The goal is to optimize sleep, especially slow-wave sleep. By optimizing your sleep-wake cycle and reducing sleep fragmentation, as exampled below, we hope to augment glymphatic clearance of β-amyloid and tau and mitigate your risk of developing or progressing dementia:

    • Starting CPAP or Bi-Level or, if necessary, special forms of Bi-Level that treat obstructive and central sleep apnea..

    • Treating restless legs syndrome and sleep periodic limb movements with perineal muscle neurostimulation, iron supplements, medication, and non-medication therapies.

    • Identifying and eliminating the cause of awakenings from sleep

    • Utilizing light therapy to advance or delay your sleep cycle

    • Prescribing medications such as the dual-orexin antagonists to consolidate sleep.
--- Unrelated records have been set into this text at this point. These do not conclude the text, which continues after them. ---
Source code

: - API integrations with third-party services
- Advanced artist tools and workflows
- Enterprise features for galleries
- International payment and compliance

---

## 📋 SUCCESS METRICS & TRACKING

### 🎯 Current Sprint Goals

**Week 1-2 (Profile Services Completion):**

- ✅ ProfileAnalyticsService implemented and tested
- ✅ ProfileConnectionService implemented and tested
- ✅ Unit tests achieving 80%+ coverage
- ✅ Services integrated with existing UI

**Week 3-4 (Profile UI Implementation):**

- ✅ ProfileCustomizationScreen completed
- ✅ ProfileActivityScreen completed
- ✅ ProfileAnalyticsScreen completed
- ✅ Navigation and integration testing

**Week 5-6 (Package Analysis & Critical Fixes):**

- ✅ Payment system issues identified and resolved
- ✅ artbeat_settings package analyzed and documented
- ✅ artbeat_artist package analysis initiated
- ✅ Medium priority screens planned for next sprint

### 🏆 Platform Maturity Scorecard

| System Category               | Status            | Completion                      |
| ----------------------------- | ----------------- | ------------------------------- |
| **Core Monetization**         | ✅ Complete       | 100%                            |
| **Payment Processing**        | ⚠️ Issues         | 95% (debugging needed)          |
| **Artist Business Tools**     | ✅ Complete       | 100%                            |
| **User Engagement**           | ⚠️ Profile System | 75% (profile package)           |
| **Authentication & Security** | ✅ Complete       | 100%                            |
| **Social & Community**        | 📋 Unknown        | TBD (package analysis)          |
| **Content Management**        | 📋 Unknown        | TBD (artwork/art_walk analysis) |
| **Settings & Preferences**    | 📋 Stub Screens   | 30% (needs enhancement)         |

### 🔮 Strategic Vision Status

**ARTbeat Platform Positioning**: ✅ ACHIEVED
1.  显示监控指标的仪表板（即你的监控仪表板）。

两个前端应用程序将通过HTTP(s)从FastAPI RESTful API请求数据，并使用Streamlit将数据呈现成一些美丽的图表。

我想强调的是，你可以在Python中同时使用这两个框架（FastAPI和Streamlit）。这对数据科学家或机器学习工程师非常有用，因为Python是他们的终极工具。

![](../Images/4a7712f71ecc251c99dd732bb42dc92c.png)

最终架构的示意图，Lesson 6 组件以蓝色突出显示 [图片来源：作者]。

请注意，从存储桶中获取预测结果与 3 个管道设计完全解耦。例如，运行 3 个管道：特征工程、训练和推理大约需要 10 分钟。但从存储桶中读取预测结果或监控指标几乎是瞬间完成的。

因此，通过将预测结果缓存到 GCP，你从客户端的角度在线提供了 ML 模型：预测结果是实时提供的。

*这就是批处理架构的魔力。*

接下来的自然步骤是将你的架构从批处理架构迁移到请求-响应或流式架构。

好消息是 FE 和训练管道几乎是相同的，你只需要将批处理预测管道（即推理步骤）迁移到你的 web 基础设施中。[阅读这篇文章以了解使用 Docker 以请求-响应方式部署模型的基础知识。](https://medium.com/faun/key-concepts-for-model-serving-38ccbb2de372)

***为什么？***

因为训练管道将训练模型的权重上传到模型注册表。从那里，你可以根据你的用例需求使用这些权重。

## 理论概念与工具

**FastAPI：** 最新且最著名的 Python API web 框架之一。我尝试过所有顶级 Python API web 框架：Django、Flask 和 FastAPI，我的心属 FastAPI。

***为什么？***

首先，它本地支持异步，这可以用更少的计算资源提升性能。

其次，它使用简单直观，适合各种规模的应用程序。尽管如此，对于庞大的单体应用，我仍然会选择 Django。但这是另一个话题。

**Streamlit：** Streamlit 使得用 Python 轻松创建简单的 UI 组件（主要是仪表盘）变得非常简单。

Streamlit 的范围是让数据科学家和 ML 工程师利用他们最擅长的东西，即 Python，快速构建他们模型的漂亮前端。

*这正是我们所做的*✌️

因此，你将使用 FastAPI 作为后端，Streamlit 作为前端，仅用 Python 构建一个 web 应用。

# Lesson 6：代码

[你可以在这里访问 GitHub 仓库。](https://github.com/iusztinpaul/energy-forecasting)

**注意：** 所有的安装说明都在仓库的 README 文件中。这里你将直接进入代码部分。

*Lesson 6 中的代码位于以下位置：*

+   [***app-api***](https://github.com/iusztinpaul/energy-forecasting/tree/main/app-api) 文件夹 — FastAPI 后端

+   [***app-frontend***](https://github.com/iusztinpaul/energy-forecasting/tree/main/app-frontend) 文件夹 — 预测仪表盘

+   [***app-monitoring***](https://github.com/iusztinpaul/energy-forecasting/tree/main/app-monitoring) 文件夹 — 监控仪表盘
In addition to treating an underlying sleep disorder, we institute robust sleep hygiene interventions, as partly described below, to make going to bed a pleasant experience and reduce anxiety:

  • Ensuring your bedroom environment is conducive to sleep

  • Eliminating sources of sleep interruption like light and noise

  • Optimizing your diet as food can promote and hinder sleep

  • Assessing your nighttime habits and rituals

Our scientifically-based cognitive-behavioral therapy for insomnia therapy is a rigorous, 4-week program is vital to treat insomnia.

A state of hyperarousal, frequently marked by worry, is a critical factor of insomnia. CBT-I reduces negative thoughts about going to bed, a type of anticipatory anxiety that challenges healthy sleep schedules. Even after falling asleep, you may awaken with anxiety in the middle of the night. CBT-I reorients negative thinking and helps you return to sleep when your mind races with worry. We also utilize relaxation techniques as part of our CBT-I to reduce anxiety and make it easier to fall asleep quickly and peacefully. Guided imagery, deep breathing, and mindfulness meditation are just a few approaches to putting your mind at ease and improving your sleep and anxiety.

Brain TMS has advanced into treating mild cognitive impairment and dementia. We personalize a TMS protocol based on your unique brain map.